Problem to work on :: I'd like the data below restated word for word, with the pictures left out.

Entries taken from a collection
● ● ● ● ● ● ●
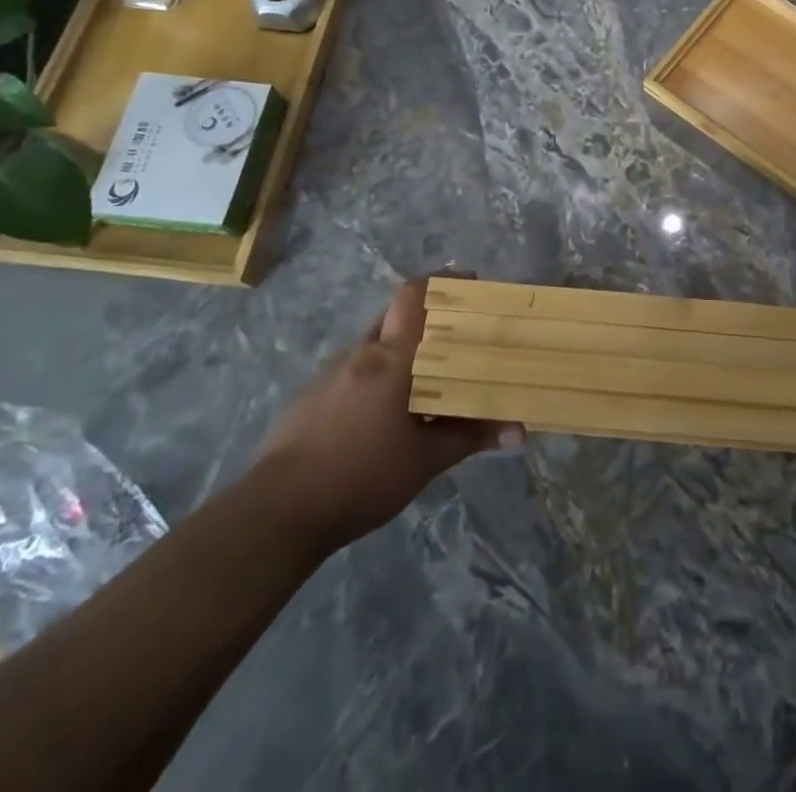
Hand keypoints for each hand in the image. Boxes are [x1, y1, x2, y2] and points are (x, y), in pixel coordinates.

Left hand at [255, 277, 520, 556]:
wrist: (276, 514)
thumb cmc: (361, 477)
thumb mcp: (425, 461)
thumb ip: (471, 438)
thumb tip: (519, 431)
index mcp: (390, 358)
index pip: (414, 295)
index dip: (442, 281)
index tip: (469, 284)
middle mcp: (360, 354)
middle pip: (395, 316)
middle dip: (426, 320)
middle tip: (456, 340)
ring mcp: (329, 374)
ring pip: (373, 346)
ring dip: (399, 353)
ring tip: (424, 383)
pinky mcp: (309, 399)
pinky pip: (352, 373)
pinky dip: (374, 379)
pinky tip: (383, 416)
● ● ● ● ● ● ●
Task result ::
Hand keypoints for each hand in the image. Boxes are [x1, y1, x2, y2] and points are (x, y), in pixel coordinates.

Left hand at [255, 277, 520, 556]:
wrist: (276, 514)
thumb cmc: (361, 477)
thumb mcp: (425, 461)
thumb ip: (471, 438)
thumb tip: (519, 431)
index mcp: (390, 358)
index pip: (414, 295)
index dip: (442, 281)
index tip: (469, 284)
middle mcp: (360, 354)
middle pip: (395, 316)
middle dip: (426, 320)
middle tip: (456, 340)
ring mcp: (329, 374)
ring pip: (373, 346)
ring dip: (399, 353)
ring tip: (424, 383)
pinky mcp: (309, 399)
pinky pip: (352, 373)
pinky dip: (374, 379)
pinky tip: (383, 416)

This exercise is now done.